▶ **Assignment 1**: In the interview about African Bank, how many missed payments did African Bank wait for before making provision?

▶ **Source text**:
== Segment start ==
What has happened to the new debt? Has it traded at all?

No. There’s been a little bit of trade in the offshore bonds but so far, in the local senior and subordinated bonds there’ve been no trade.

Out of this, there’s definitely been lessons for retail investors. What would you say they most important points are that investors should take away from this bank failure?

I think it’s important that investors know that banks can and do fail. They are no risk-free investment and when they do fail, investors will suffer losses. As we saw with African Bank, senior note holders suffered a ten percent loss and subordinated bondholders suffered an even greater loss. As a retail investor, you might think that doesn’t necessarily affect you but it does.

If you had money invested in a Money Market Fund and that Money Market Fund had invested in African Bank notes, you would have experienced the loss depending on how diversified that fund was.

You would have experienced that ten percent capital write-off in the senior notes and even more in the subordinated notes. The magnitude of your loss would depend on how diversified the fund is, but you can and do suffer losses. As a retail investor, it’s important to remember two things.

(1) Make sure that the funds you invest in are well diversified. (2) You need to make sure that you are being adequately rewarded for the risk you are taking on. Banks have always had risks but I think people are now more aware of the fact that they have risk, and that you are now compensated in the interest rate that you receive for the risk that you’re taking.

Read also: African Bank progress update: Restructuring, cautionary announcement, curatorship

In terms of the premium that you would have received on the yield from Abil at the time, what would the responsibility have been around the asset managers who actually invested in Abil to the retail investor? Was that adequately compensating you for the risks that eventually turned out to be in that investment?

I can’t talk for other asset managers but I know that for us, what we identified quite early on (some two years before African Bank went into curatorship) was that the risk profile of the bank was increasing.

One of the strategies that we took was to (a) reduce our exposure (and quite significantly, it went down from 4bn in November 2012 to just one 1bn at the time of curatorship), and so we significant reduced it. (b) For the exposures that we were getting and that were new, we were demanding a higher premium for them to compensate for the increased risk profile of the bank.

That increased risk profile was informed by our analysis of the bank itself. We saw them making much bigger loans. We saw them, making loans over a much longer term. We saw their book growing at a very rapid rate. We saw their provisioning policy, which wasn’t as conservative as some of their peer groups.

For example, Capitec stopped provisioning against their book at the first missed payment whereas African Bank was waiting for four missed payments before they were making provision. For us, all those things were pointing to an increased risk profile. We then required an increased premium but to the extent that we’d locked in rates for an instrument two or three years previously. We were obviously locked into that. Certainly, for new investments we were demanding a higher premium.

Read also: Capitec FY profits up 26% after African Bank’s demise

In light of the new African Bank with the new management team and the new strategy: if Futuregrowth weren’t already investors in the debt, would you be buying into it now?

I think the question would come down to what rate we’d be getting to invest at the moment. I think that we still can negotiate a compromise that resulted in the new bank and the new instruments transferring over, the rate at which the new instruments are earning for investors, we don’t believe is adequate.

Depending on what new instruments come to market and get issued, we would have to do an analysis around the risk and reward metrics and make sure that we were being adequately compensated.

I think that the lack of track record of management would weigh against them, as would the economic environment, as would the competition that they would be facing in going into these new markets. For example, transactional banking: there are already established players so those would weigh against them.

On the plus side however, they also have a lot of capital. They have a lot of support from some very big entities like the SARB, the PIC, and the Big 6 banks – all incentivised to make this work. Their exit as shareholders is reliant on them being able to relist this entity in few years’ time and obviously, they can only do that to the extent that it’s successful.

Olga Constantatos, Head of Credit Process at Futuregrowth Asset Management, thanks for your time today.
== Segment end ==
▶ **Data for the task**:
== Segment start ==
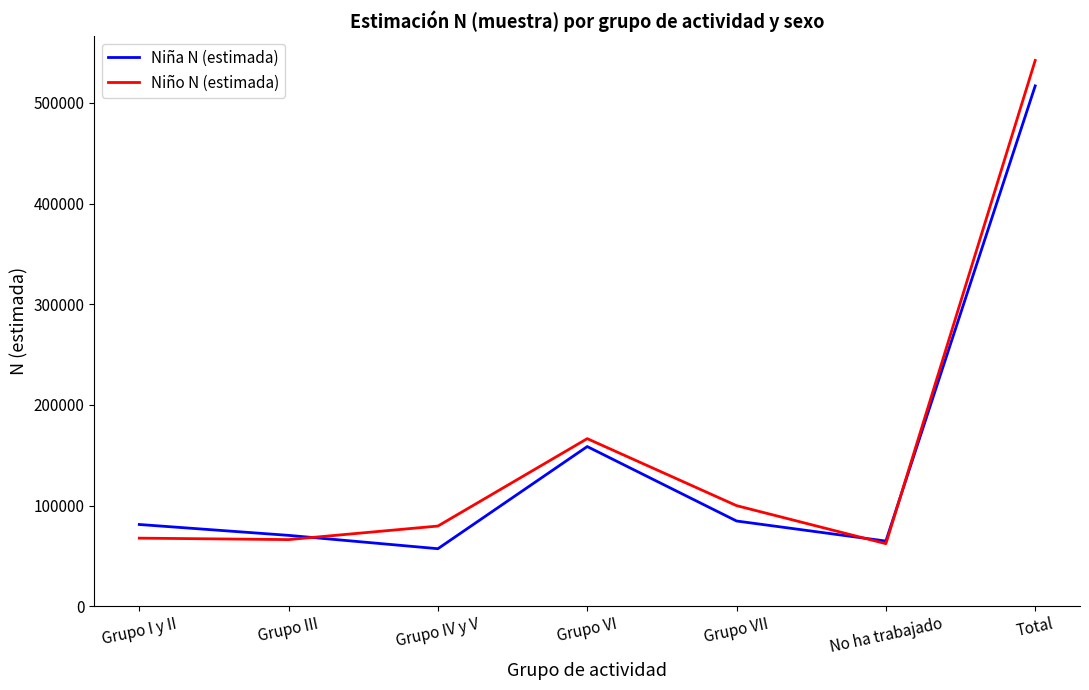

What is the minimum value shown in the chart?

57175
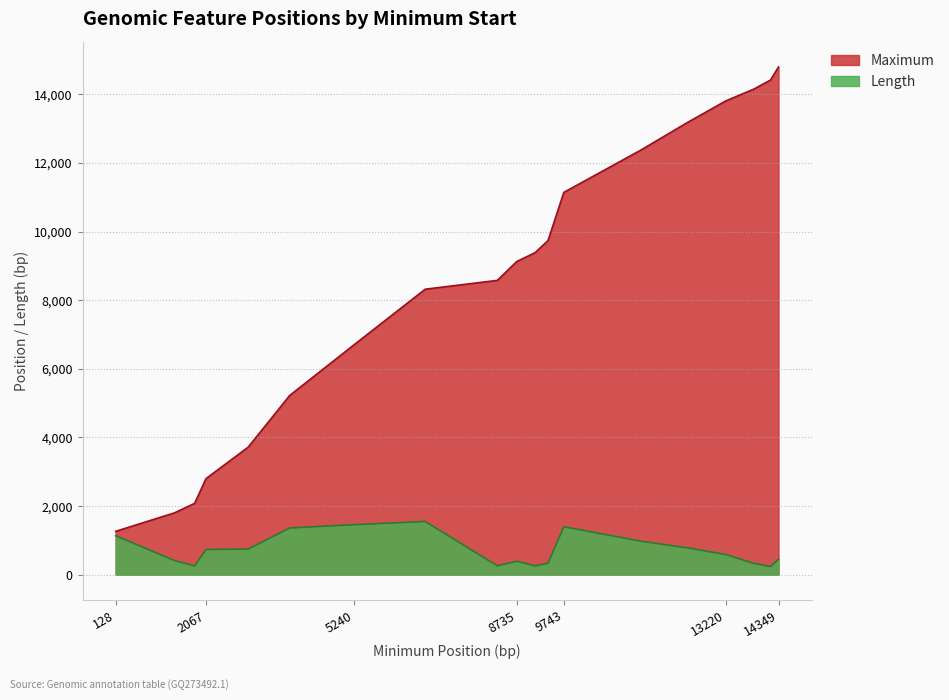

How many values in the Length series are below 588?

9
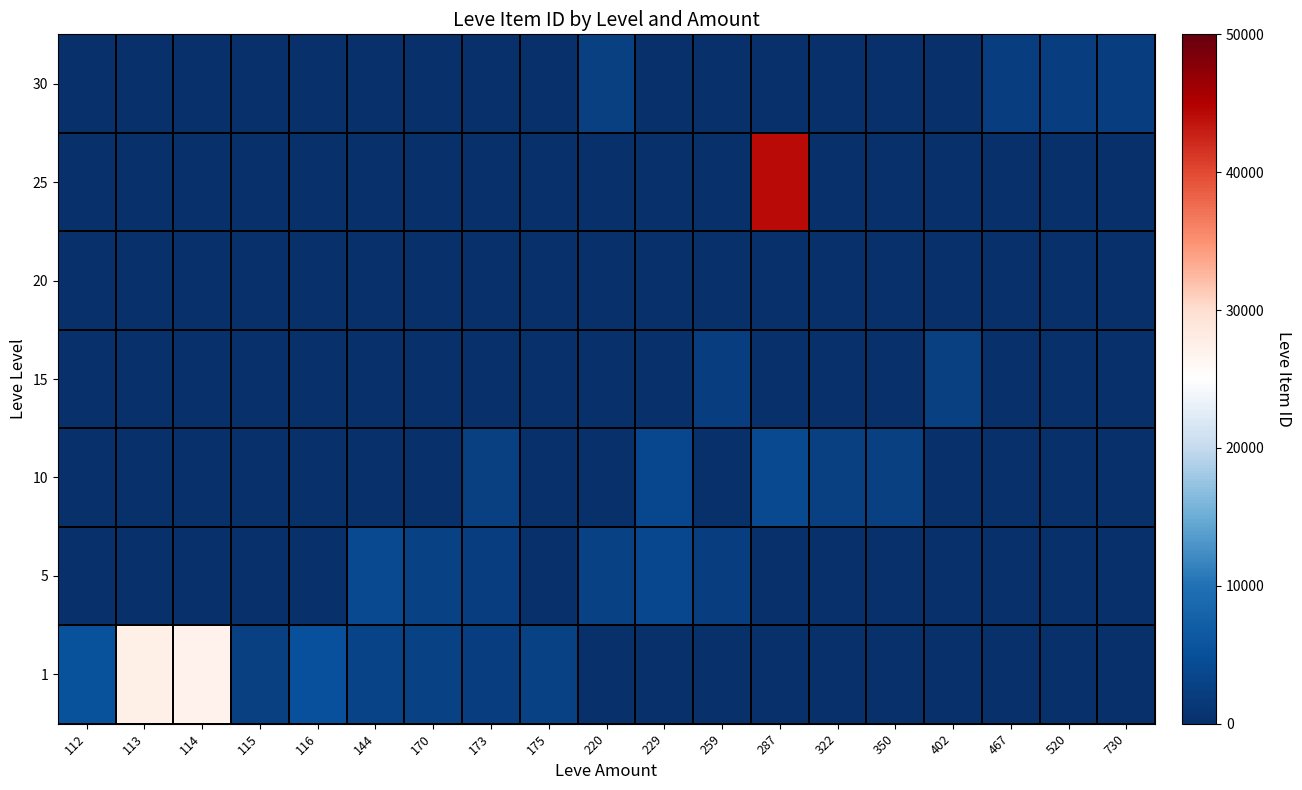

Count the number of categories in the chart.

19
== Segment end ==
== Segment start ==
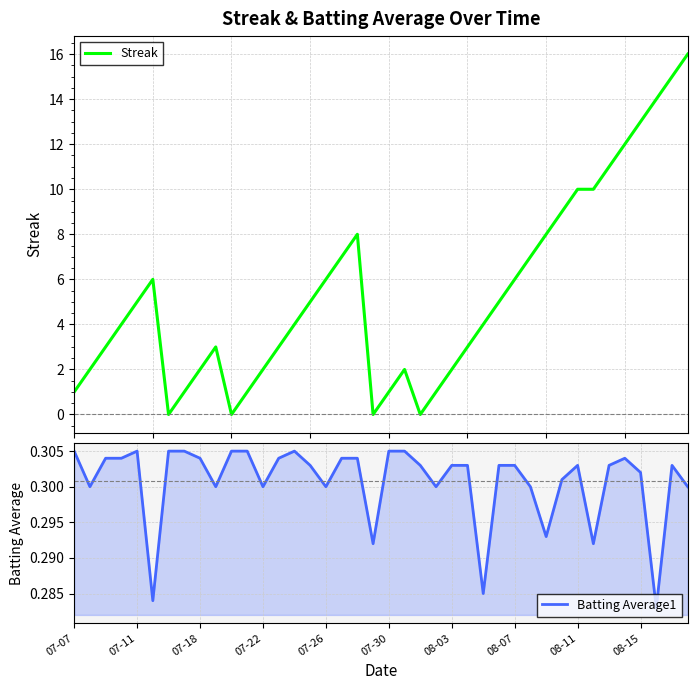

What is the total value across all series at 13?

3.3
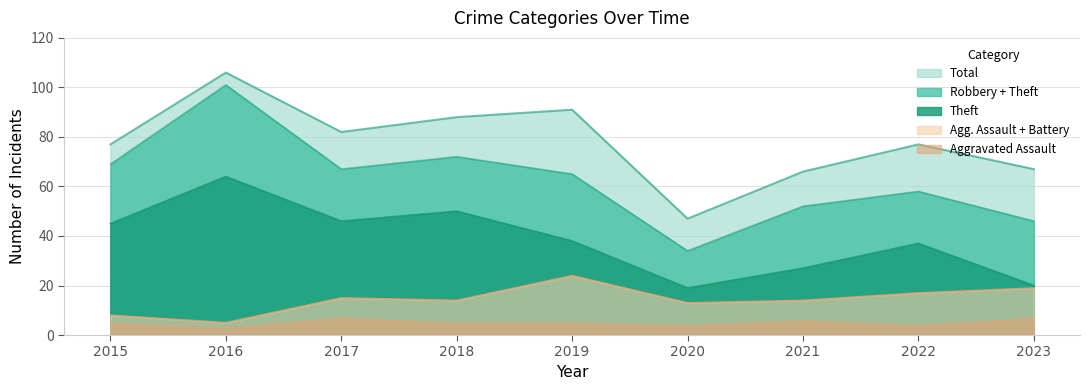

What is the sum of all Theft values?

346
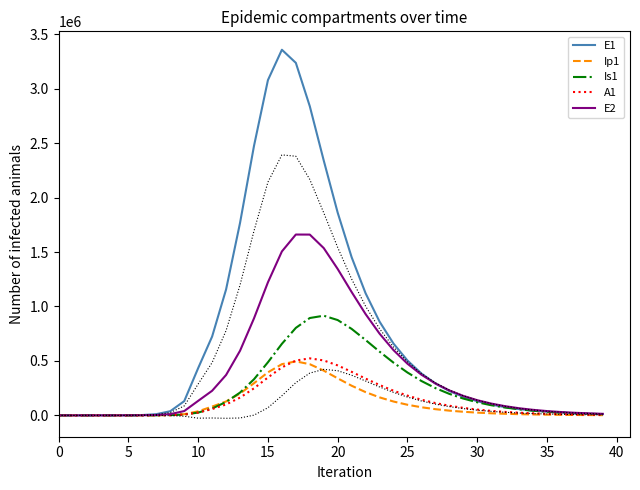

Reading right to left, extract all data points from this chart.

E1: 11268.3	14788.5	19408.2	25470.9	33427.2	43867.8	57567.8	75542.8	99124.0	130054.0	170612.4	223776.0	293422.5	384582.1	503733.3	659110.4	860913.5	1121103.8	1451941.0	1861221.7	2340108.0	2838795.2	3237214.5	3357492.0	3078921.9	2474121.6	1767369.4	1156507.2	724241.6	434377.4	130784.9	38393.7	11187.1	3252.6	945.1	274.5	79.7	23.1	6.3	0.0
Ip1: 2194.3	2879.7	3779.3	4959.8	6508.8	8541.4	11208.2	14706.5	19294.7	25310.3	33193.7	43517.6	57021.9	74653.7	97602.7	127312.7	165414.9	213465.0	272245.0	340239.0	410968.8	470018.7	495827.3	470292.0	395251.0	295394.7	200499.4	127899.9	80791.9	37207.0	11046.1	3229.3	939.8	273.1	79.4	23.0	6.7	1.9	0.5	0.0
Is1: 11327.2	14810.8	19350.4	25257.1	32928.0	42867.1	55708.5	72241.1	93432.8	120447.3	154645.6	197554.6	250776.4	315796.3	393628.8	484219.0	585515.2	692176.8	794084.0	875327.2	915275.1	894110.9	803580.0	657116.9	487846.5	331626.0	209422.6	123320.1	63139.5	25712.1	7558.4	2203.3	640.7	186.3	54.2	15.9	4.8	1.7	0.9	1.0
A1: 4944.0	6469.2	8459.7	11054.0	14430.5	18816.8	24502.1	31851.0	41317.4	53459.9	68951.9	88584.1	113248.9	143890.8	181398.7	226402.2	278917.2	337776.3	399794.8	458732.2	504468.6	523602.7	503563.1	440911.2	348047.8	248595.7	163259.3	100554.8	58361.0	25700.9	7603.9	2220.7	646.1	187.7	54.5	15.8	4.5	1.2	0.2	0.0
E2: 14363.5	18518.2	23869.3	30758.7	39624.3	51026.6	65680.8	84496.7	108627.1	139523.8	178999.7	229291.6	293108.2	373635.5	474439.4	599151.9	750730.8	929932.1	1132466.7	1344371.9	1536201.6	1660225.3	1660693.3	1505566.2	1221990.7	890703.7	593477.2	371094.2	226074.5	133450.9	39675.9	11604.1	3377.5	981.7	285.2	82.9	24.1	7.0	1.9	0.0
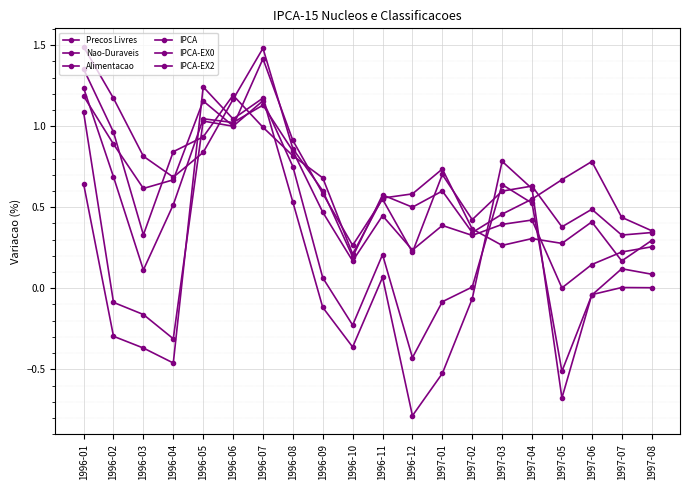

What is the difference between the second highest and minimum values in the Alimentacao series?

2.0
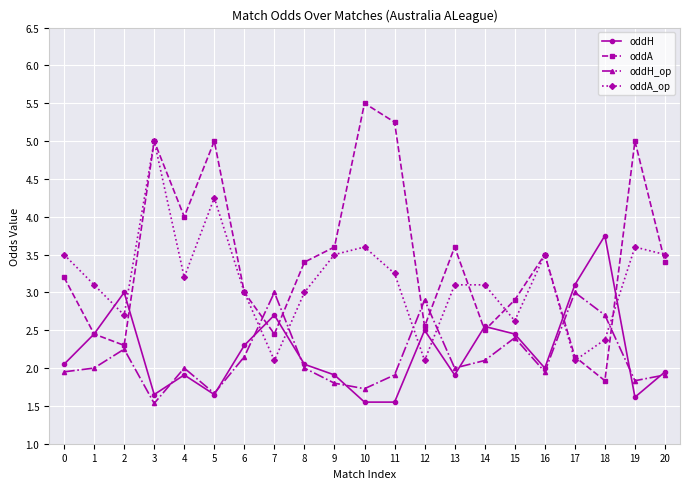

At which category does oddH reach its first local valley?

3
== Segment end ==
▶ **Assignment 2**: Copy out the records from the line containing "What is the minimum value shown in the chart?" through the line containing "Count the number of categories in the chart.", both ends included, leaving out the pictures.

▶ **Output 1**: Four missed payments.

▶ **Output 2**:
What is the minimum value shown in the chart?

57175

How many values in the Length series are below 588?

9

Count the number of categories in the chart.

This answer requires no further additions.